_INSTRUCTIONS FOR THE TASK_
The required output is every line from the one with "The emergency alert sound" through the final line of the data below, unchanged.

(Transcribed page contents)
--
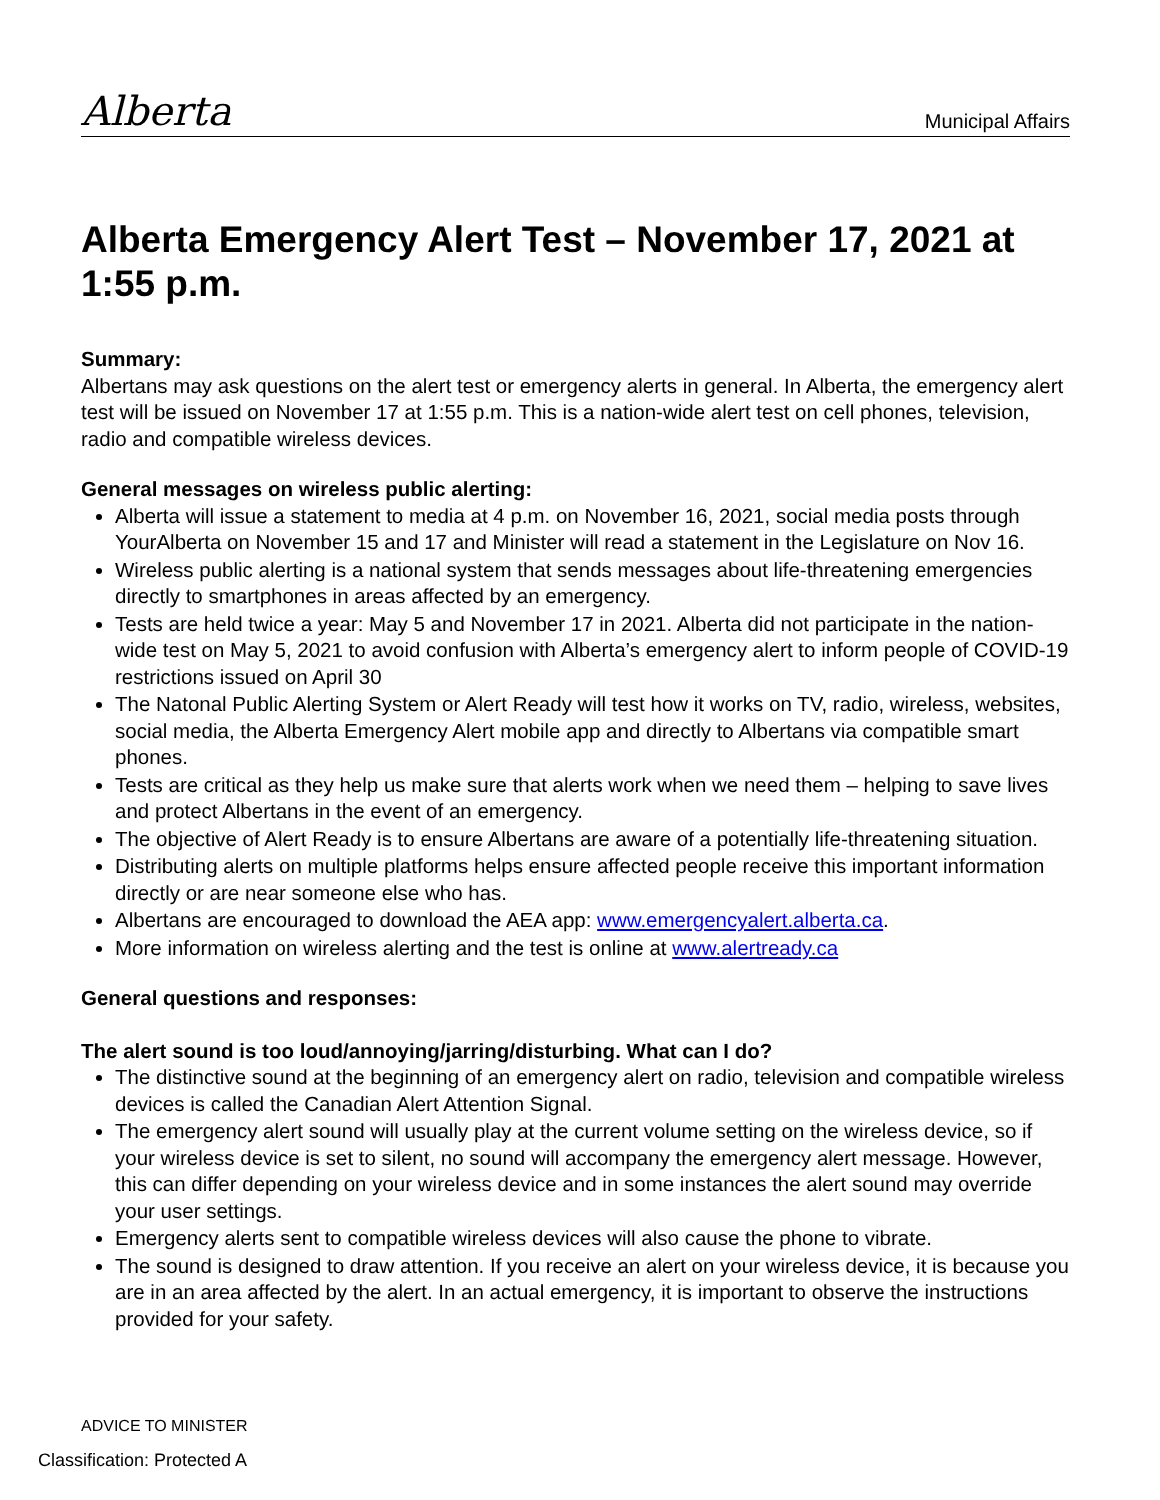Alberta
Municipal Affairs
Alberta Emergency Alert Test – November 17, 2021 at 1:55 p.m.
Summary:
Albertans may ask questions on the alert test or emergency alerts in general. In Alberta, the emergency alert test will be issued on November 17 at 1:55 p.m. This is a nation-wide alert test on cell phones, television, radio and compatible wireless devices.
General messages on wireless public alerting:
Alberta will issue a statement to media at 4 p.m. on November 16, 2021, social media posts through YourAlberta on November 15 and 17 and Minister will read a statement in the Legislature on Nov 16.
Wireless public alerting is a national system that sends messages about life-threatening emergencies directly to smartphones in areas affected by an emergency.
Tests are held twice a year: May 5 and November 17 in 2021. Alberta did not participate in the nation-wide test on May 5, 2021 to avoid confusion with Alberta’s emergency alert to inform people of COVID-19 restrictions issued on April 30
The Natonal Public Alerting System or Alert Ready will test how it works on TV, radio, wireless, websites, social media, the Alberta Emergency Alert mobile app and directly to Albertans via compatible smart phones.
Tests are critical as they help us make sure that alerts work when we need them – helping to save lives and protect Albertans in the event of an emergency.
The objective of Alert Ready is to ensure Albertans are aware of a potentially life-threatening situation.
Distributing alerts on multiple platforms helps ensure affected people receive this important information directly or are near someone else who has.
Albertans are encouraged to download the AEA app: www.emergencyalert.alberta.ca.
More information on wireless alerting and the test is online at www.alertready.ca
General questions and responses:
The alert sound is too loud/annoying/jarring/disturbing. What can I do?
The distinctive sound at the beginning of an emergency alert on radio, television and compatible wireless devices is called the Canadian Alert Attention Signal.
The emergency alert sound will usually play at the current volume setting on the wireless device, so if your wireless device is set to silent, no sound will accompany the emergency alert message. However, this can differ depending on your wireless device and in some instances the alert sound may override your user settings.
Emergency alerts sent to compatible wireless devices will also cause the phone to vibrate.
The sound is designed to draw attention. If you receive an alert on your wireless device, it is because you are in an area affected by the alert. In an actual emergency, it is important to observe the instructions provided for your safety.
ADVICE TO MINISTER
Classification: Protected A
--
_WRITTEN ANSWER_
The emergency alert sound will usually play at the current volume setting on the wireless device, so if your wireless device is set to silent, no sound will accompany the emergency alert message. However, this can differ depending on your wireless device and in some instances the alert sound may override your user settings.
Emergency alerts sent to compatible wireless devices will also cause the phone to vibrate.
The sound is designed to draw attention. If you receive an alert on your wireless device, it is because you are in an area affected by the alert. In an actual emergency, it is important to observe the instructions provided for your safety.
ADVICE TO MINISTER
Classification: Protected A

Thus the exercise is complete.